* _Extrait choisi_:

========

La Haute Autorité de santé propose une liste de méthodes différentes. Les organismes sont invités à choisir la mieux adaptée aux objectifs poursuivis et aux attentes des professionnels.

La SOP réfléchit ainsi à des formats combinant une partie en ligne et une partie présentielle. Elle envisage aussi des petits groupes de 10 praticiens autour d’un médiateur sur le modèle des journal clubs anglo-saxons. L’objectif est de décortiquer et de commenter des publications scientifiques afin d’en tirer des enseignements pratiques. Sur le même schéma, d’autres structures s’intéressent aux groupes d’analyse de cas de patients ou d’analyse d’échecs.

100 % numérique

Des formats entièrement à distance prennent aussi forme. Les éditions CdP mettent en place un programme de DPC 100 % numérique en parodontie s’étalant sur 1 mois et demi. Le praticien peut approfondir et remettre en question ses connaissances grâce à 3 dossiers reçus successivement regroupant des chapitres de livres, des articles et des recommandations. Il est en même temps invité à remettre en question ses habitudes, notamment en testant sur 30 patients un questionnaire destiné à identifier leurs problèmes de parodontie.

========

* _Entrées enregistrées_:
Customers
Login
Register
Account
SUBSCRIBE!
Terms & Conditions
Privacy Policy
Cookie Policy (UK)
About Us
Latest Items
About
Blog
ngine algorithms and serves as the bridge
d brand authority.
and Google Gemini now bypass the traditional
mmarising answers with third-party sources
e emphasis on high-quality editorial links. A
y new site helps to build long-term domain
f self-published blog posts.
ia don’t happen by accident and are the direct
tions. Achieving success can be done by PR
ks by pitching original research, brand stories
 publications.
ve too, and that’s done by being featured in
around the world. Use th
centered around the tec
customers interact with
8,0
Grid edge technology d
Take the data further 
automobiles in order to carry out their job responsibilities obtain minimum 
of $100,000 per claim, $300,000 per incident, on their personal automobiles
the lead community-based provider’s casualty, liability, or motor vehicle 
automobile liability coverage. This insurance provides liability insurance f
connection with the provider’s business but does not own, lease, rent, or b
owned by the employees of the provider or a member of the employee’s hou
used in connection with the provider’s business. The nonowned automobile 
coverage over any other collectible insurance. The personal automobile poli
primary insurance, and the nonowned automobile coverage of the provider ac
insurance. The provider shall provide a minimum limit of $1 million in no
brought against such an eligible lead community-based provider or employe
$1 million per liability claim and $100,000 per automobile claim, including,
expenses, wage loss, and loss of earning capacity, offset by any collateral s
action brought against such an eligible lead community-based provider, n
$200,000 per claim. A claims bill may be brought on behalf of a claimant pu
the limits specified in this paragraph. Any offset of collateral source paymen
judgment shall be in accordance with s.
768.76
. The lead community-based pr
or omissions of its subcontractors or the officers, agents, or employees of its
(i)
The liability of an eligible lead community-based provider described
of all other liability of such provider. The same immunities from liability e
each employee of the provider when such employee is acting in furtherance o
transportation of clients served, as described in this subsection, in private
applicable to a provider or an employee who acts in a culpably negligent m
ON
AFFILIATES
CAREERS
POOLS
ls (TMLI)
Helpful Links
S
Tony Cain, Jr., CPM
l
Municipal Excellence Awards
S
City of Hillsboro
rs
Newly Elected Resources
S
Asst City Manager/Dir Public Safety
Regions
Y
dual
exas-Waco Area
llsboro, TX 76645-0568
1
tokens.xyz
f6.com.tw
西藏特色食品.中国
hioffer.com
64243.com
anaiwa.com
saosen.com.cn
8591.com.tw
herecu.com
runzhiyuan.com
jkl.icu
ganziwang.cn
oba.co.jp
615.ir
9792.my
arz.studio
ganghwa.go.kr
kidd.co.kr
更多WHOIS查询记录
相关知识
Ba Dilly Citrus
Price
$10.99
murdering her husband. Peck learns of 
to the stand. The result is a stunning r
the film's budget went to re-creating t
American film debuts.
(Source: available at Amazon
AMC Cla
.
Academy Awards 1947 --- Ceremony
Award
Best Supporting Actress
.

========

* _Tâches à réaliser_:
(a) Dans l'extrait choisi, recopiez le passage compris entre « Des formats entièrement » et « problèmes de parodontie. », bornes incluses, en remplaçant « praticien » par « chirurgien-dentiste ».
(b) D'après l'extrait choisi, sur quelle durée s'étale le programme de DPC 100 % numérique en parodontie des éditions CdP ?

* _Réponses aux tâches_:
(a)
Des formats entièrement à distance prennent aussi forme. Les éditions CdP mettent en place un programme de DPC 100 % numérique en parodontie s’étalant sur 1 mois et demi. Le chirurgien-dentiste peut approfondir et remettre en question ses connaissances grâce à 3 dossiers reçus successivement regroupant des chapitres de livres, des articles et des recommandations. Il est en même temps invité à remettre en question ses habitudes, notamment en testant sur 30 patients un questionnaire destiné à identifier leurs problèmes de parodontie.

(b) Sur 1 mois et demi.